From the listing below, select every line where the word "контима" appears.

*** MATERIAL FOR THIS TASK ***

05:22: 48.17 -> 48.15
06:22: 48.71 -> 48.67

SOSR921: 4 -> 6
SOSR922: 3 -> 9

*** End of MATERIAL FOR THIS TASK ***
*** MATERIAL FOR THIS TASK ***

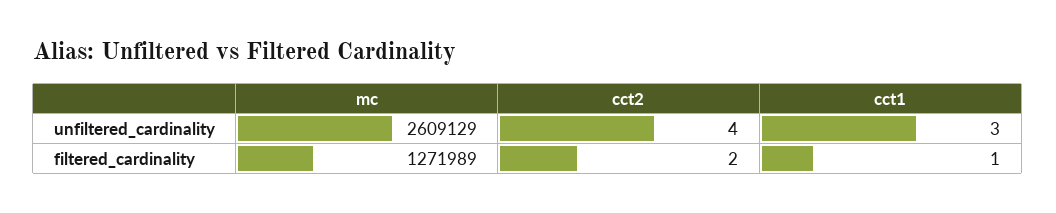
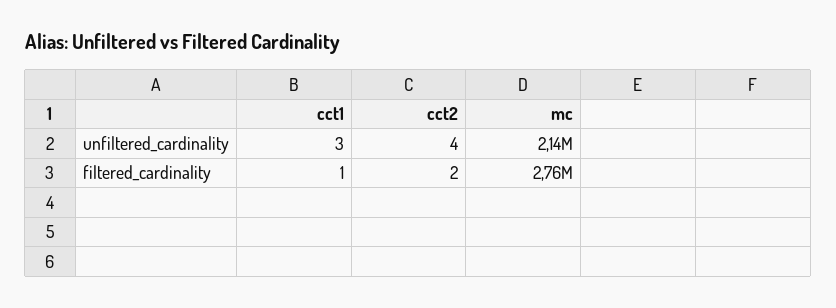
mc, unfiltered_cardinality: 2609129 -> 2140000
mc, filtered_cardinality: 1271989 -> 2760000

*** End of MATERIAL FOR THIS TASK ***
*** MATERIAL FOR THIS TASK ***

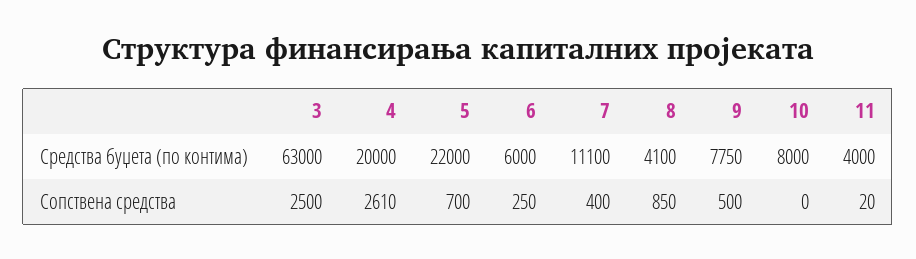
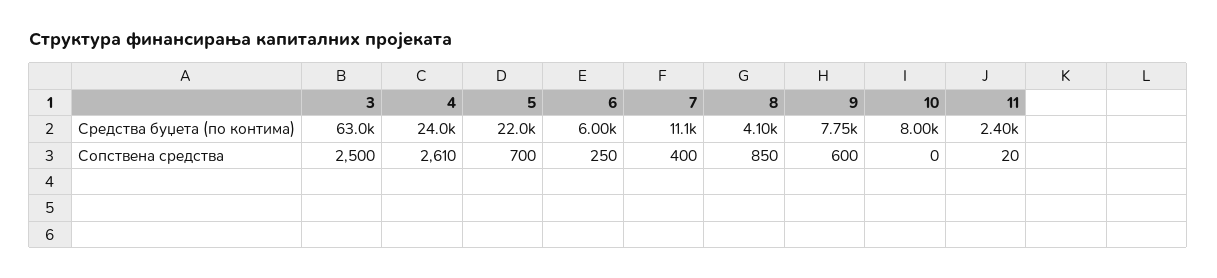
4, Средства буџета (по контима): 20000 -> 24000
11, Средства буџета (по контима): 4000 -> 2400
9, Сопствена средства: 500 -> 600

*** End of MATERIAL FOR THIS TASK ***

TASK RESPONSE:
4, Средства буџета (по контима): 20000 -> 24000
11, Средства буџета (по контима): 4000 -> 2400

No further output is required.